In March 2017, Forbes made the case that the IT skills gap is really more of an awareness gap: “College graduates’ skills are not visible to employers because while they’re leaving colleges and universities with transcripts and resumes, employers aren’t able to see the skills they’ve developed through coursework and co-curricular activities.”

Until academic programs provide current and prospective students with documentation on how their multitude of classes translates into mastery of different skills, students are left trying to connect the dots on their own. But to connect the dots, students must step back and reflect on their lessons and experiences to translate them into skills — quite a challenging task in the midst of an academic term or degree program.

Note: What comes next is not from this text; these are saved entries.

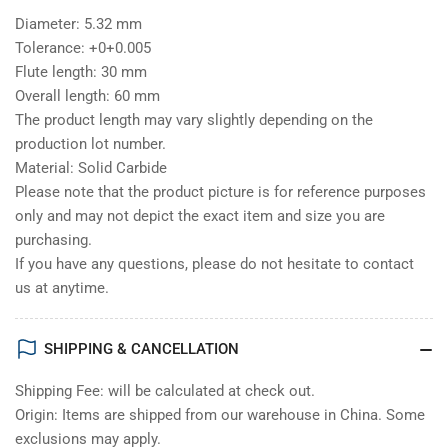
Diameter: 5.32 mm
Tolerance: +0+0.005
Flute length: 30 mm
Overall length: 60 mm
The product length may vary slightly depending on the
production lot number.
Material: Solid Carbide
Please note that the product picture is for reference purposes
only and may not depict the exact item and size you are
purchasing.
If you have any questions, please do not hesitate to contact
us at anytime.
SHIPPING & CANCELLATION
Shipping Fee: will be calculated at check out.
Origin: Items are shipped from our warehouse in China. Some
exclusions may apply.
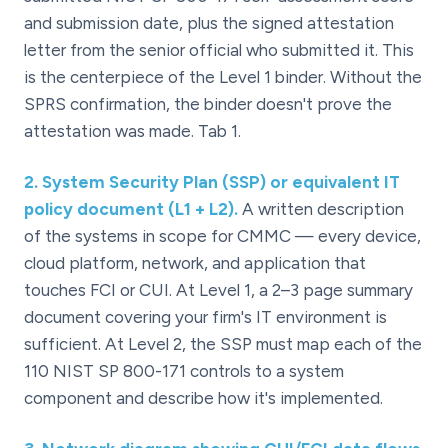
and submission date, plus the signed attestation
letter from the senior official who submitted it. This
is the centerpiece of the Level 1 binder. Without the
SPRS confirmation, the binder doesn't prove the
attestation was made. Tab 1.
2
.
System Security Plan (SSP) or equivalent IT
policy document (L1 + L2).
A written description
of the systems in scope for CMMC — every device,
cloud platform, network, and application that
touches FCI or CUI. At Level 1, a 2–3 page summary
document covering your firm's IT environment is
sufficient. At Level 2, the SSP must map each of the
110 NIST SP 800-171 controls to a system
component and describe how it's implemented.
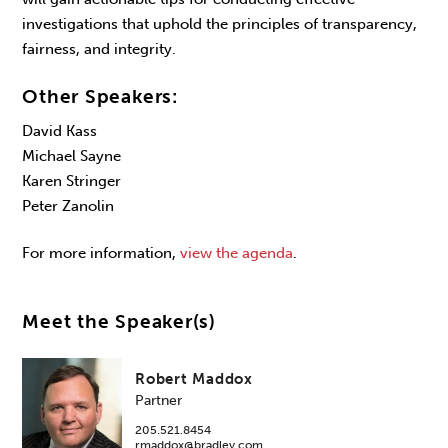
investigations that uphold the principles of transparency,
fairness, and integrity.
Other Speakers:
David Kass
Michael Sayne
Karen Stringer
Peter Zanolin
For more information,
view the agenda
.
Meet the Speaker(s)
Robert Maddox
Partner
205.521.8454
rmaddox@bradley.com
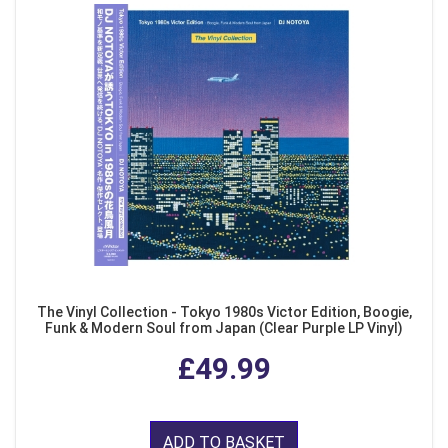
The Vinyl Collection - Tokyo 1980s Victor Edition, Boogie,
Funk & Modern Soul from Japan (Clear Purple LP Vinyl)
£49.99
ADD TO BASKET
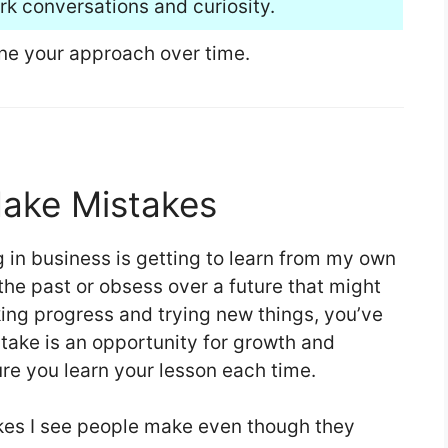
rk conversations and curiosity.
ine your approach over time.
Make Mistakes
 in business is getting to learn from my own
 the past or obsess over a future that might
king progress and trying new things, you’ve
take is an opportunity for growth and
e you learn your lesson each time.
es I see people make even though they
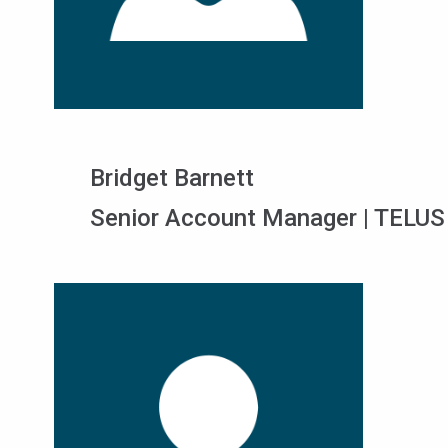
Bridget Barnett
Senior Account Manager | TELUS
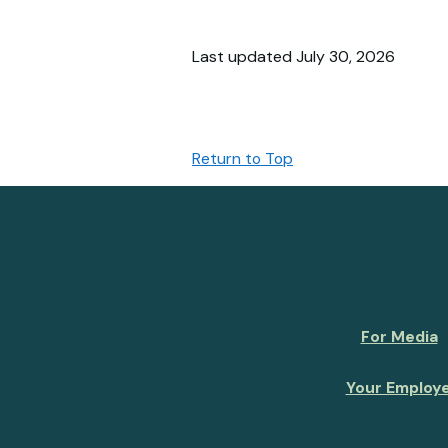
Last updated July 30, 2026
Return to Top
For Media
Your Employ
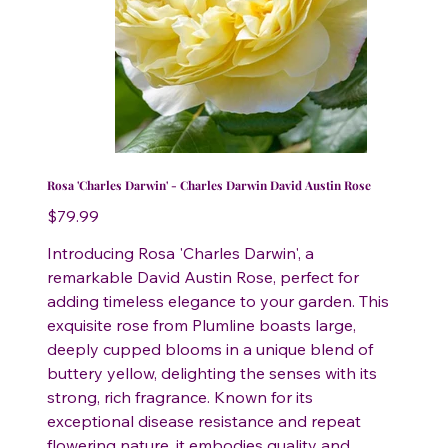
Rosa 'Charles Darwin' - Charles Darwin David Austin Rose
Price
$79.99
Introducing Rosa 'Charles Darwin', a
remarkable David Austin Rose, perfect for
adding timeless elegance to your garden. This
exquisite rose from Plumline boasts large,
deeply cupped blooms in a unique blend of
buttery yellow, delighting the senses with its
strong, rich fragrance. Known for its
exceptional disease resistance and repeat
flowering nature, it embodies quality and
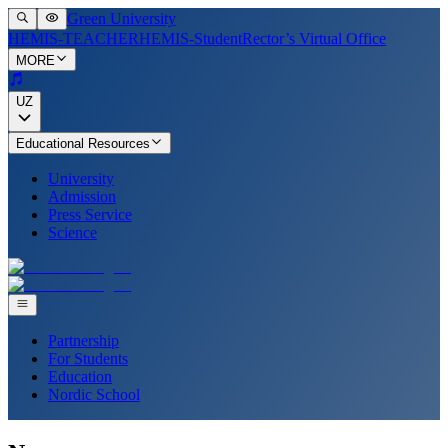
Green University
HEMIS-TEACHER
HEMIS-Student
Rector’s Virtual Office
MORE
UZ
Educational Resources
University
Admission
Press Service
Science
Partnership
For Students
Education
Nordic School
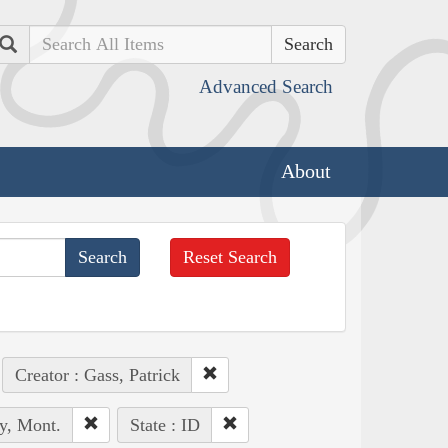
Search
Advanced Search
About
Reset Search
Creator : Gass, Patrick
y, Mont.
State : ID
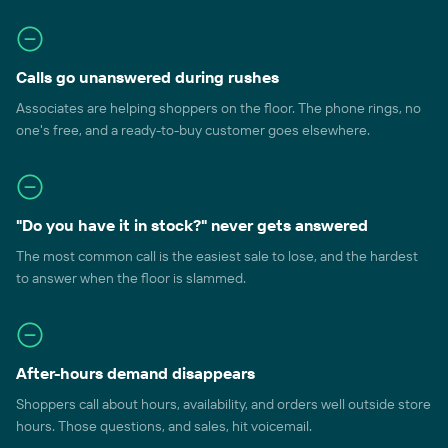
Calls go unanswered during rushes
Associates are helping shoppers on the floor. The phone rings, no
one's free, and a ready-to-buy customer goes elsewhere.
"Do you have it in stock?" never gets answered
The most common call is the easiest sale to lose, and the hardest
to answer when the floor is slammed.
After-hours demand disappears
Shoppers call about hours, availability, and orders well outside store
hours. Those questions, and sales, hit voicemail.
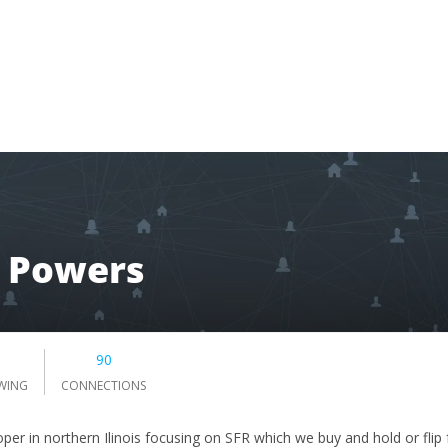
m Powers
90
WING
CONNECTIONS
per in northern Ilinois focusing on SFR which we buy and hold or flip 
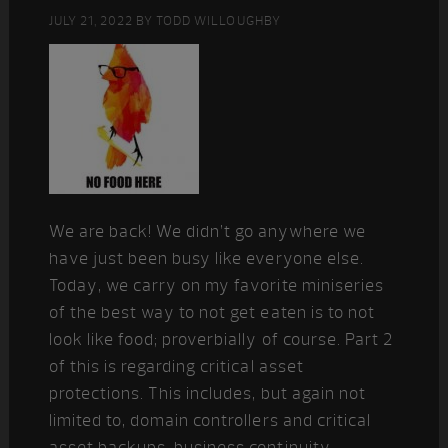
JULY 21, 2022
BY
TODD WILLOUGHBY
We are back! We didn’t go anywhere we
have just been busy like everyone else.
Today, we carry on my favorite miniseries
of the best way to not get eaten is to not
look like food; proverbially of course. Part 2
of this is regarding critical asset
protections. This includes, but again not
limited to, domain controllers and critical
asset backups, business continuity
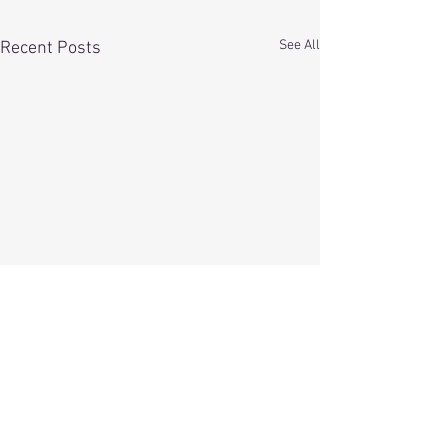
See All
Recent Posts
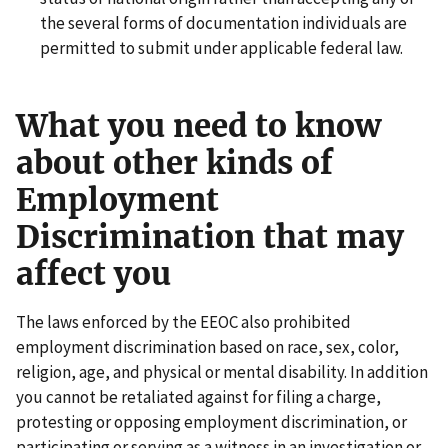
the several forms of documentation individuals are
permitted to submit under applicable federal law.
What you need to know
about other kinds of
Employment
Discrimination that may
affect you
The laws enforced by the EEOC also prohibited
employment discrimination based on race, sex, color,
religion, age, and physical or mental disability. In addition
you cannot be retaliated against for filing a charge,
protesting or opposing employment discrimination, or
participating or serving as a witness in an investigation or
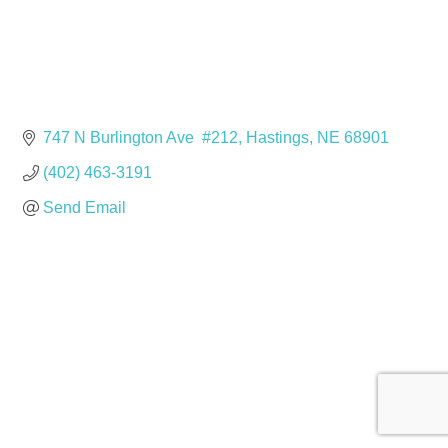
747 N Burlington Ave  #212
Hastings
NE
68901
(402) 463-3191
Send Email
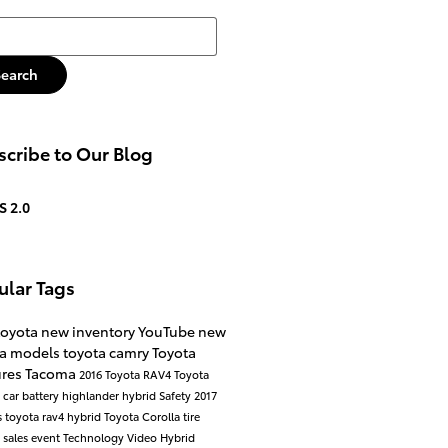
h Blog
Search
cribe to Our Blog
S 2.0
ular Tags
toyota
new inventory
YouTube
new
ta models
toyota camry
Toyota
ures
Tacoma
2016
Toyota RAV4
Toyota
a
car battery
highlander hybrid
Safety
2017
s
toyota rav4 hybrid
Toyota Corolla
tire
e
sales event
Technology
Video
Hybrid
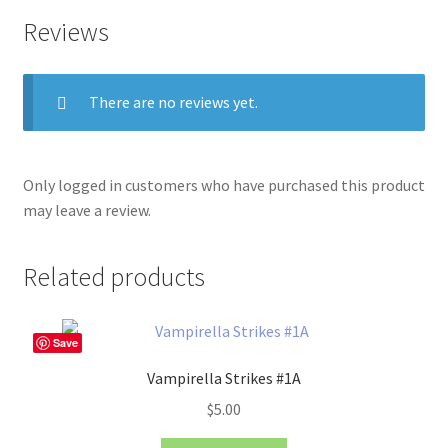
Reviews
There are no reviews yet.
Only logged in customers who have purchased this product
may leave a review.
Related products
Save
Vampirella Strikes #1A
$
5.00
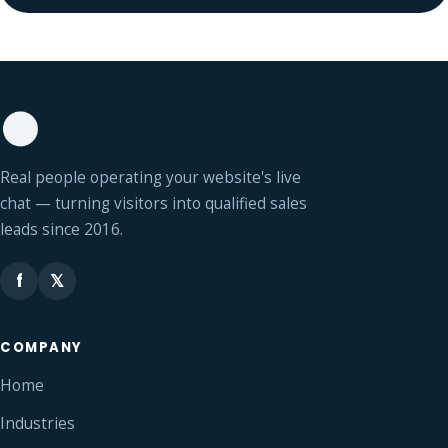
Real people operating your website's live
chat — turning visitors into qualified sales
leads since 2016.
f
𝕏
COMPANY
Home
Industries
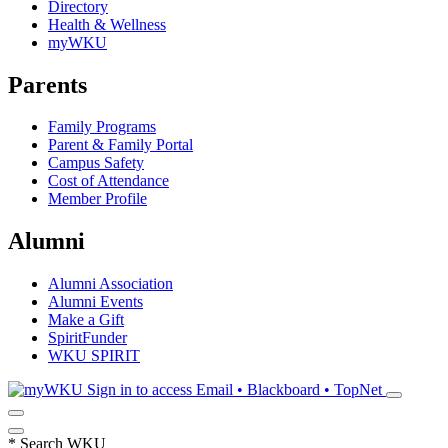
Directory
Health & Wellness
myWKU
Parents
Family Programs
Parent & Family Portal
Campus Safety
Cost of Attendance
Member Profile
Alumni
Alumni Association
Alumni Events
Make a Gift
SpiritFunder
WKU SPIRIT
Sign in to access
Email • Blackboard • TopNet
*
Search WKU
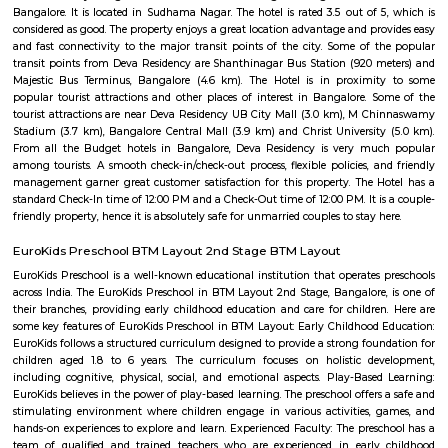
Twintulips Minimal service Appartments
Officially, 'Serviced Apartment' is the umbrella term for a type of
apartment available for short-term or long-term stays, which provides
housekeeping, and a range of services for guests and where most taxes an
are included within the rental price.
OYO 3978 Elite park
The OYO 3978 Elite Park provides a great place for travelers to relax after
Visitors to Bangalore will find that the OYO 3978 Elite Park is a
accommodation choice. In their spare time, guests can explore t
surroundings.
Soho By Bren
Soho By Bren - Premium 3BHK & Select 2BHK Apartments / Flats on 
Main Road is a brand new project by Bren Corporation which is strategica
near the Silk Institute metro station with close vicinity to Turahalli for
view. Bren is a progressive real estate development company with wo
practices in construction and design. Its experience in property developme
back three decades. Though originally rooted in residential projects, 
present in office campuses and retail spaces. Bren essentially stands for 
innovation. It has perfected the Aluminium Formwork System and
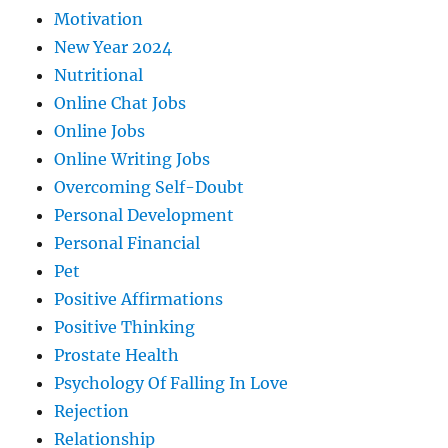
Motivation
New Year 2024
Nutritional
Online Chat Jobs
Online Jobs
Online Writing Jobs
Overcoming Self-Doubt
Personal Development
Personal Financial
Pet
Positive Affirmations
Positive Thinking
Prostate Health
Psychology Of Falling In Love
Rejection
Relationship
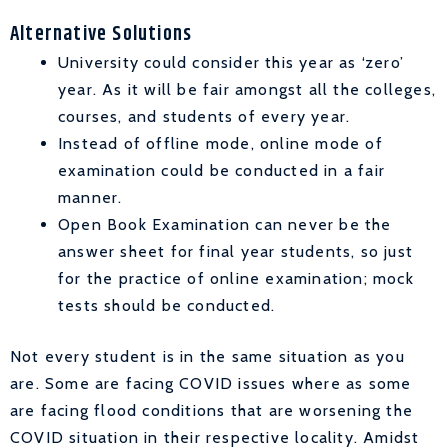
Alternative Solutions
University could consider this year as ‘zero’
year. As it will be fair amongst all the colleges,
courses, and students of every year.
Instead of offline mode, online mode of
examination could be conducted in a fair
manner.
Open Book Examination can never be the
answer sheet for final year students, so just
for the practice of online examination; mock
tests should be conducted.
Not every student is in the same situation as you
are. Some are facing COVID issues where as some
are facing flood conditions that are worsening the
COVID situation in their respective locality. Amidst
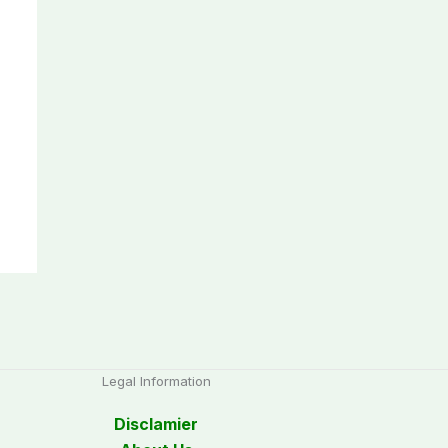
Legal Information
Disclamier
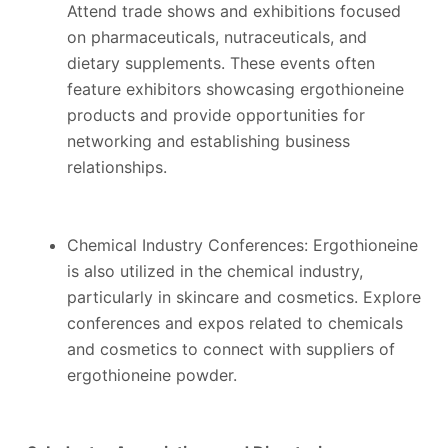
Attend trade shows and exhibitions focused
on pharmaceuticals, nutraceuticals, and
dietary supplements. These events often
feature exhibitors showcasing ergothioneine
products and provide opportunities for
networking and establishing business
relationships.
Chemical Industry Conferences: Ergothioneine
is also utilized in the chemical industry,
particularly in skincare and cosmetics. Explore
conferences and expos related to chemicals
and cosmetics to connect with suppliers of
ergothioneine powder.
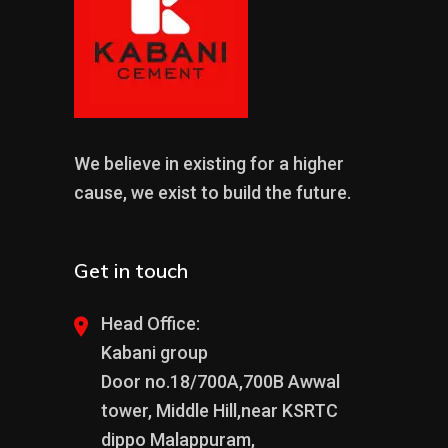
We believe in existing for a higher
cause, we exist to build the future.
Get in touch
Head Office:
Kabani group
Door no.18/700A,700B Awwal
tower, Middle Hill,near KSRTC
dippo Malappuram,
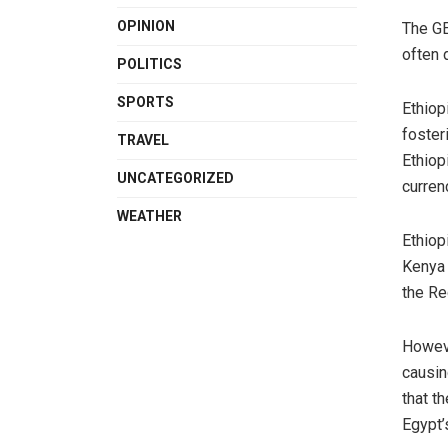
OPINION
The GE
often 
POLITICS
SPORTS
Ethiop
foster
TRAVEL
Ethiop
UNCATEGORIZED
curren
WEATHER
Ethiop
Kenya 
the Re
Howeve
causin
that t
Egypt’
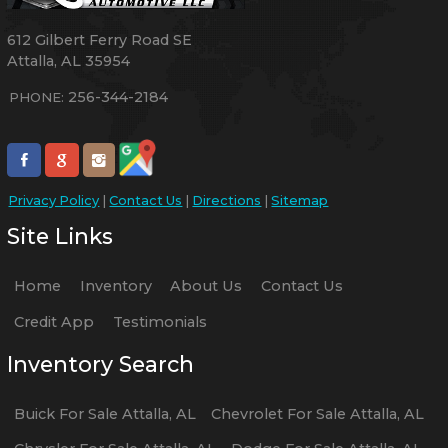
612 Gilbert Ferry Road SE
Attalla
,
AL
35954
256-344-2184
PHONE:
Privacy Policy
|
Contact Us
|
Directions
|
Sitemap
Site Links
Home
Inventory
About Us
Contact Us
Credit App
Testimonials
Inventory Search
Buick
For Sale
Attalla
,
AL
Chevrolet
For Sale
Attalla
,
AL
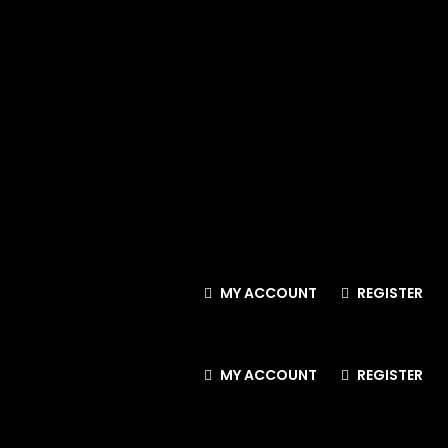
MY ACCOUNT
REGISTER
MY ACCOUNT
REGISTER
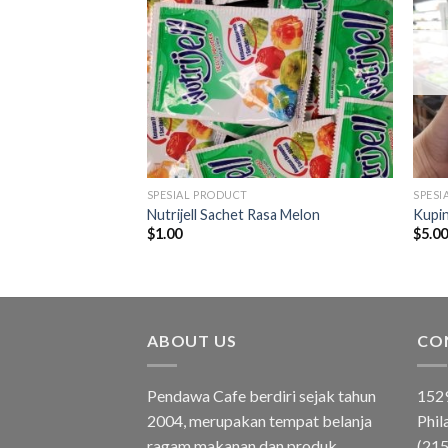
SPESIAL PRODUCT
SPESI
 Bumbu Tabur
Nutrijell Sachet Rasa Melon
Kupi
ju Sultan 25gr
$
1.00
$
5.0
ABOUT US
CO
Pendawa Cafe berdiri sejak tahun
1529
2004, merupakan tempat belanja
Phil
ragam makanan dan produk
(21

Connect the Dots to Show Value

While more mature and serious students are able to articulate the skills gleaned from their in-class and extracurricular experiences, many just aren’t used to planning at such a strategic level. This critical thinking is imperative to determine if there are any gaps in their job readiness. As Matt Sigelman, CEO of Burning Glass Technologies, wrote for The Hechinger Report, students are “leaving school with a valuable set of skills, but often lack that last specific skill or two that can clinch the first job.”

Students need help going from almost qualified to fully qualified. For some, it is simply a matter of outlining the skills gained through coursework and extracurricular experiences. For others, it means adding a skill or two to their inventory.

A Collaborative Effort to Close the Awareness Gap

We recently outlined five strategies to help recent graduates close the awareness gap by rethinking their resumes and actively planning their professional development, including what should they focus on after graduation and how they should connect the dots. But this effort also requires buy-in from other stakeholders such as academic advisers, career center employees, instructors and hiring managers. Below is advice for those stakeholders to help students reach their potential and realize their professional goals.

The Role of Academic Advisers

Academic advisers need to make sure they are not merely steering students to the right courses at the right time, but also guiding them toward career-fulfilling choices. Some of those choices will involve academic minors or certificates. In other cases, the advice will cover additional professional certifications that students can attempt while in school or shortly after graduation.

The Role of Career Centers

While academic advisers focus on courses and skills relative to a chosen profession, career development center employees should work to assess and develop students’ readiness to enter the workforce. For some, this could mean multiple rounds of help to improve their resumes and cover letters, job interview training, key tips for writing workplace-appropriate emails, when and how to ask for help, and more. In other words, career centers should provide students with soft skills — how to listen, how to speak, how to write and how to act at work.

The Role of Instructors

Instructors also have a key role to play to reduce the awareness gap. Course curricula should be aligned toward program outcomes and mapped for the knowledge, skills and abilities it covers for a given profession.

As an instructor, my job isn’t just to deliver lectures — it is to help students create new thought patterns, to conceptualize and absorb content for the subject at hand, and to integrate those concepts into the larger thread of knowledge, skills and abilities they will need for their profession. Take a subject such as mathematics or statistics, for example. Students will be more engaged and retain information for much longer if the theoretical material is connected to the real world.

The Role of Hiring Managers

Hiring managers can and should play a key role in closing the awareness gap. While faculty members consider themselves the original gatekeepers, employers are the true gatekeepers. A student may have excellent academic scores but fail to translate his or her coursework into the skills needed to land the job.

Employers and, more specifically, hiring managers are excellent sources of information regarding students’ job readiness. With that role comes the great responsibility of sharing feedback with stakeholders. To help close the awareness gap, hiring managers should:

  • Provide regular feedback to departments about the quality and level of preparation of seniors and recent graduates.
  • Take an ownership stake in the development and review of academic programs and align degree programs with the needs of the workforce.
  • Consider creating internship programs to further educate students and make inroads with potential full-time recruits.
  • Visit and interact with junior- and senior-level courses, share feedback and recommendations for improvements, and help students understand how the long list of courses that makes up their degree fits into their chosen profession.

Everyone Must Step Up

The skills gap — or, rather, the awareness gap — isn’t going to disappear overnight. While students need to own up to their career choices, starting with their choice of majors and how they invest their time preparing for their profession, this issue requires security leaders, hiring managers and other stakeholders to step up and take action to reduce the gap.